Unified pipeline Event alerts flow through the same pipeline as metric alerts: incident correlation (grouping by host within a 5-minute window), causal investigation (with event-specific heuristics), remediation matching (via event source on runbooks), and webhook dispatch. The only difference is the trigger mechanism.

Causal investigation for events

The causal engine runs event-specific heuristics when investigating event-sourced alerts. Each event source has specialized analysis patterns:

  • Process baseline LOTL — Confidence 0.9 for living-off-the-land binary detection
  • Exfiltration + network spike — Confidence 0.85 when exfiltration alert correlates with network anomalies
  • AD brute force — Confidence 0.85 for account lockout events
  • Vulnerability — Confidence 0.7 for new critical CVE detection
  • SNMP device unreachable — Confidence 0.7-0.8 depending on device type

Cascading runbook detection

When a remediation runbook triggers another alert which triggers another runbook, a cascading loop can occur. The remediation engine includes a circuit breaker that detects and stops cascading runbook chains.

  • The engine tracks the depth of remediation chains per incident.
  • If the chain depth exceeds the configured threshold, the circuit breaker trips and prevents further automated remediation.
  • A notification is sent when the circuit breaker activates, requiring manual intervention to resolve the underlying issue.

Automation pause (kill switch)

In an emergency, you can pause all automated remediation and alert-driven actions for an entire organization. This is a per-org safety mechanism that stops the remediation engine from dispatching any new remediation executions while investigation is underway.

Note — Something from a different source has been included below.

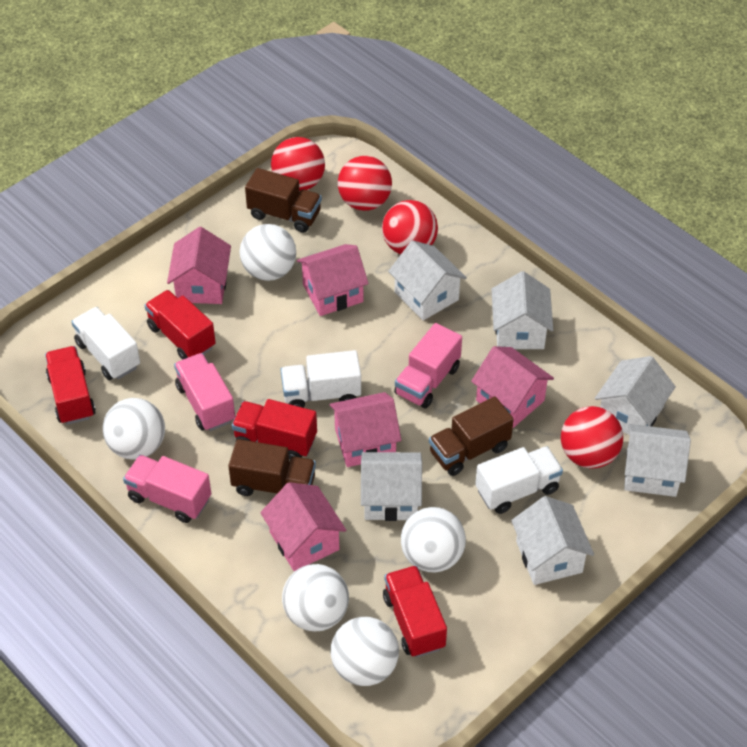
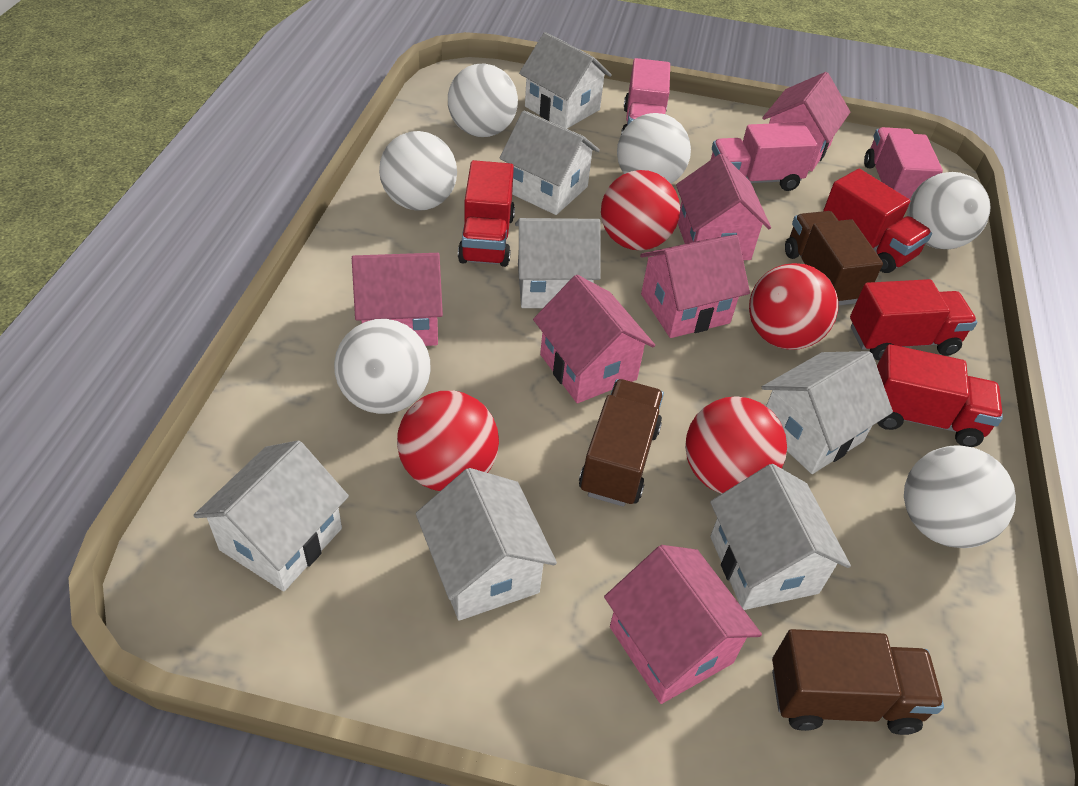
pink house: 5 -> 6
white ball: 5 -> 6
white house: 6 -> 7
white truck: 3 -> 0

  1. Navigate to Settings > Automation, select the organization, and click Pause Automation. Enter an optional reason (e.g., "Investigating cascading remediation failure").
  2. All automation for the organization is immediately suspended. The pause is recorded with the user, timestamp, and reason.
  3. To resume: return to Settings > Automation and click Resume Automation.
  4. The current pause/resume status is shown on the same page.
Alerts still fire while paused. The automation pause only stops automated remediation dispatch. Alert evaluation, incident creation, and notification delivery continue normally. This is intentional -- you still need visibility into what is happening, you just want to stop automated responses from executing.

Permissions reference

Action Permission
View alerts, rules, and incidents alerts.view
Create, edit, delete alert rules alerts.manage
Acknowledge and resolve alerts alerts.manage
Bulk alert actions (up to 500) alerts.manage
View and manage runbooks alerts.manage
Approve or cancel remediation executions alerts.manage
View monitoring configuration monitoring.view
Edit monitoring configuration monitoring.configure
Pause/resume automation (kill switch) settings.manage

Troubleshooting

Symptom Cause Fix
Alert rule not firing Duration window not sustained, or host offline Verify metric values are consistently above threshold for the full duration window. Offline hosts are excluded from evaluation.
No notification on new alert Alert correlated to existing incident (noise suppression) Check the Alert Incidents page -- the alert may have been added to an existing incident instead of creating a new one.
"System-generated rules cannot be modified" Attempting to edit a system rule System rules are immutable. Create a custom rule with your desired settings instead.
Alerts auto-resolving unexpectedly Host went offline for > 4 hours The system auto-resolves alerts for hosts offline more than 4 hours. This is expected behavior.
External notifications not delivered Channel misconfigured or inactive Test the notification channel. Verify the channel is enabled and the configuration is valid.
No real-time notifications WebSocket disconnected Refresh the page. Check the browser console for WebSocket connection errors.
Remediation stuck in pending_approval Approval required is enabled on the runbook Manually approve via the Remediation Executions page, or configure the auto-approve health threshold on the runbook.
Runbook not triggering for an alert Trigger conditions don't match Verify the runbook's trigger conditions (metric type, cause pattern, severity, and heuristic rule) match the alert and its investigation result.